Further evidence of weak demand on oil prices was seen earlier this week when the Energy Information Administration (EIA) reported a nearly 11 million barrel crude oil drawdown and prices went down. The selling was generated by unexpected builds in gasoline and distillate supply.
Gasoline inventories could continue to build if consumers decide to voluntarily stay at home, if states order lockdowns and if the unemployment situation worsens. With air travel at a standstill, it is expected to take at least a year for jet fuel demand to rebound to normal levels.

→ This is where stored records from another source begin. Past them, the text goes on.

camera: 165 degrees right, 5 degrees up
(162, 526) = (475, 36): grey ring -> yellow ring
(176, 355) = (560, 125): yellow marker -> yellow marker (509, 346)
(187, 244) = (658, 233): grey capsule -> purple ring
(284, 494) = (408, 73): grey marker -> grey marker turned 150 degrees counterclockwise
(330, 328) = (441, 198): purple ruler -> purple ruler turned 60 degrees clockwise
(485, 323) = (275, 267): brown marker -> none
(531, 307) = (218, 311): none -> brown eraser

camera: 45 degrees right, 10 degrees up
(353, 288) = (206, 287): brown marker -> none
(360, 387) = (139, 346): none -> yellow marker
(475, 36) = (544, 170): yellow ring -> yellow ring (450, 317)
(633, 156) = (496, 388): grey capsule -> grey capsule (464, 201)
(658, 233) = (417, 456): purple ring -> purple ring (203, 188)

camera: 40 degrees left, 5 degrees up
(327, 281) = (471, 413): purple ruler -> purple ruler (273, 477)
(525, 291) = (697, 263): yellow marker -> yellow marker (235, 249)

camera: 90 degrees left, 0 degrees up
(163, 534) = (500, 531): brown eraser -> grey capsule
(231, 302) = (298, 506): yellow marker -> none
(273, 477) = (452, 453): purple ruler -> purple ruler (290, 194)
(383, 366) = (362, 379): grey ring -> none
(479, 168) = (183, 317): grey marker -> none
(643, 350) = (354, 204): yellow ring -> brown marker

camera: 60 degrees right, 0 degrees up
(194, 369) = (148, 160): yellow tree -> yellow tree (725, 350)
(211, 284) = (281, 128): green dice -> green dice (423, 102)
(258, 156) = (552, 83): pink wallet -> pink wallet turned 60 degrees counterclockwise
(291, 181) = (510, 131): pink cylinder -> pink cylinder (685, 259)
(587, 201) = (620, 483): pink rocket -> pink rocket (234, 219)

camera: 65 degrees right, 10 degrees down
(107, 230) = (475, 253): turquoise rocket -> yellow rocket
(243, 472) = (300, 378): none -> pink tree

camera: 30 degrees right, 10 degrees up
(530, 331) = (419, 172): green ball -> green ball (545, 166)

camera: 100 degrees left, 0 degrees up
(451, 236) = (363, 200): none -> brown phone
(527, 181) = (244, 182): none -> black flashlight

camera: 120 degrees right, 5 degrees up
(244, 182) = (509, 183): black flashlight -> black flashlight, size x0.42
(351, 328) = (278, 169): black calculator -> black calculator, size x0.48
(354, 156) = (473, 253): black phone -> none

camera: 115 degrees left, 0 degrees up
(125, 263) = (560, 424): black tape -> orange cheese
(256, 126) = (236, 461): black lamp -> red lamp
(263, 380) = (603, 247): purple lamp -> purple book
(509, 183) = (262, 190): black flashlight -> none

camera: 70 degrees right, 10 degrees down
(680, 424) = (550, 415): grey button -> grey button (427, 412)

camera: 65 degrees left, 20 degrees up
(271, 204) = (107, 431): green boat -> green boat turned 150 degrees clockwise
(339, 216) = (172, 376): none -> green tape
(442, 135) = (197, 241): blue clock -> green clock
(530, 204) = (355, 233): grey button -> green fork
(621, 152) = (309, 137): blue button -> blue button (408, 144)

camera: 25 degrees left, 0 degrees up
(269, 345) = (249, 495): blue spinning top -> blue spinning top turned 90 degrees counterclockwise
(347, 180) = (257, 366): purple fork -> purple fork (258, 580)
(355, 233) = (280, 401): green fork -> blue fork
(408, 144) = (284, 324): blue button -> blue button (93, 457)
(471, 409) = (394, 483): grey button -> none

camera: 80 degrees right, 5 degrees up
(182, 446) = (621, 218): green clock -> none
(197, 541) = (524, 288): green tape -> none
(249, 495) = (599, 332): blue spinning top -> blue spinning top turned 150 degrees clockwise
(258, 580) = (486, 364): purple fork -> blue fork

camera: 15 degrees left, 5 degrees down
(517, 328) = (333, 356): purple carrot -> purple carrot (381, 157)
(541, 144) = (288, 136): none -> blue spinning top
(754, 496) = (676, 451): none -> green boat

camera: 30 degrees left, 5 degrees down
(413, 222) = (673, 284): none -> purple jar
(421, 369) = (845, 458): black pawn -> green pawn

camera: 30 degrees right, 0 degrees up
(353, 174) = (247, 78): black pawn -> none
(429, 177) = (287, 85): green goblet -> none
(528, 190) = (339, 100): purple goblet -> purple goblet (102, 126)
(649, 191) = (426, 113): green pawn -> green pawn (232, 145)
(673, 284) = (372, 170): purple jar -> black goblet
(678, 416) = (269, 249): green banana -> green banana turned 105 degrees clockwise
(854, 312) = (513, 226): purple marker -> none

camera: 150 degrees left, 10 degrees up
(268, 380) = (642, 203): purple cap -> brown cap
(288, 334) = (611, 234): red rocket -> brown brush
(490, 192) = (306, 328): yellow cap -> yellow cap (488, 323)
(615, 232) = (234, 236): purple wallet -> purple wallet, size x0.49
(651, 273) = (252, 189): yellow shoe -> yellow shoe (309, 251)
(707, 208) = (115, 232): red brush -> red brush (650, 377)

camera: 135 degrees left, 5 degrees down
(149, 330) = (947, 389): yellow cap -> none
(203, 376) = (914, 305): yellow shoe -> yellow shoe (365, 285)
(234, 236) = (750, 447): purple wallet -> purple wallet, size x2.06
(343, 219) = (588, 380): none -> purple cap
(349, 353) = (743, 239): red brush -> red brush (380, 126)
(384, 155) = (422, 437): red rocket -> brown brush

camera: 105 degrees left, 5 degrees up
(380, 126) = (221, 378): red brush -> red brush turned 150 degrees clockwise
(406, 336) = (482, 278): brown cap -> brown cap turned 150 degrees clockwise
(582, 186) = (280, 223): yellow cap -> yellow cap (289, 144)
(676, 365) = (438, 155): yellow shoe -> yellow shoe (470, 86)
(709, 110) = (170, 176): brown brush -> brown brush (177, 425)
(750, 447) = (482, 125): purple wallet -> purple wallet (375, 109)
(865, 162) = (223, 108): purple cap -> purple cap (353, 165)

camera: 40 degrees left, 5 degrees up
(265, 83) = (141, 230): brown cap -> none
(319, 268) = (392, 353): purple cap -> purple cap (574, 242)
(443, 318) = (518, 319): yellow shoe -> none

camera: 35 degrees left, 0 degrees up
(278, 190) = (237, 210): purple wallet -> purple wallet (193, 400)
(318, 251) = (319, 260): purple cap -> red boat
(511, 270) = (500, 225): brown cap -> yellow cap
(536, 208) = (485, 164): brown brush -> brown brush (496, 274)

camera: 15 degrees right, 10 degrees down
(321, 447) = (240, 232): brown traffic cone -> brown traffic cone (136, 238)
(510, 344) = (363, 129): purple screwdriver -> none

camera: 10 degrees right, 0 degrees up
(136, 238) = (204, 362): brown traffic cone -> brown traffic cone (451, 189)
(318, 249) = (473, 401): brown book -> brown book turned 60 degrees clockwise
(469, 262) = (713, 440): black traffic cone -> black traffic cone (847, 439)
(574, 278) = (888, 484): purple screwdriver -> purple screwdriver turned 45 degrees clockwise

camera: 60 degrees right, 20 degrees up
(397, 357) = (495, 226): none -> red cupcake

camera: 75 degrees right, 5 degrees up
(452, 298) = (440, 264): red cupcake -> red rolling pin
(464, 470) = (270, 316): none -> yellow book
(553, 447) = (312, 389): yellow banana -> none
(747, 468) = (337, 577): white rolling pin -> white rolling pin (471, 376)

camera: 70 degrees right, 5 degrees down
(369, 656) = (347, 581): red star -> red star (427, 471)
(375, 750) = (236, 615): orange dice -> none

Short-Term Fundamental Outlook
Prices could remain essentially rangebound over the near-term until major strides are made on the demand side of the crude oil equation. On the supply side, things seem to be moving in the right direction with the extension of the OPEC+ production cuts although they are expected to be tapered from August 1 until the end of the year.
The problem is with the demand side where uncertainty rages over whether the re-opening of the global economy will be impeded.
It seems the development of a successful vaccine against coronavirus may be necessary to fast-track an economic recovery and in turn boost oil prices. Without a vaccine, the recovery is likely to be rocky, leading to a series of stops and starts in the next crude oil rally.
Supply shouldn’t be that much of a concern because if demand drops enough, OPEC+ could easily order further production cuts and scrap its plan to begin tapering.
Weekly Technical Analysis
Weekly September WTI Crude Oil
Trend Indicator Analysis
The main trend is up according to the weekly swing chart. A trade through $42.51 will signal a resumption of the uptrend. A move through $35.01 will change the main trend to down.
The main range is $61.44 to $21.99. Its 50% to 61.80% retracement zone at $41.72 to $46.37 is the major resistance.
The minor range is $35.01 to $42.51. Its 50% level at $38.76 is support. It is controlling the near-term direction of the market.
The short-term range is $21.99 to $42.51. If the main trend changes to down then its retracement zone at $32.25 to $29.83 will become the primary downside target. This should be considered a value zone so look for buyers to return on a test of this area.
Weekly Technical Forecast
Based on this week’s price action, the direction of the September WTI crude oil market is likely to be determined by trader reaction to the pair of 50% levels at $41.72 and $38.76. Sitting between these levels will continue to generate a choppy, sideways trade.
Bullish Scenario
A sustained move over $41.72 will indicate the presence of buyers. This should lead to a quick test of the minor top at $42.51. Taking out this level could trigger an acceleration to the upside since the weekly chart indicates there is no resistance until $46.37.
Bearish Scenario
A sustained move under $38.76 will signal the presence of sellers. If this move creates enough downside momentum then look for an eventual break into the main bottom at $35.01. Not only is this price a change in trend level, but it is also the trigger point for an acceleration to the downside.
If the main trend changes to down then look for the selling to possibly extend into the short-term retracement zone at $32.25 to $29.83. Look for fresh buyers on a test of this area since it represents value.
Technical Summary
Basically, we’re looking for an upside bias to begin on a sustained move over $41.72 and for a downside bias to start on a sustained move under $38.76.
By sustained move we mean the breakouts through these levels are accompanied by supportive volume. There has to be actual buying or selling on breakout moves and strong volume will tell us if there is. Hitting buy stops or sell stops will not be enough to generate the size of the breakout moves we are looking for.
On the fundamental side, the anticipated breakouts are likely to be headline-driven.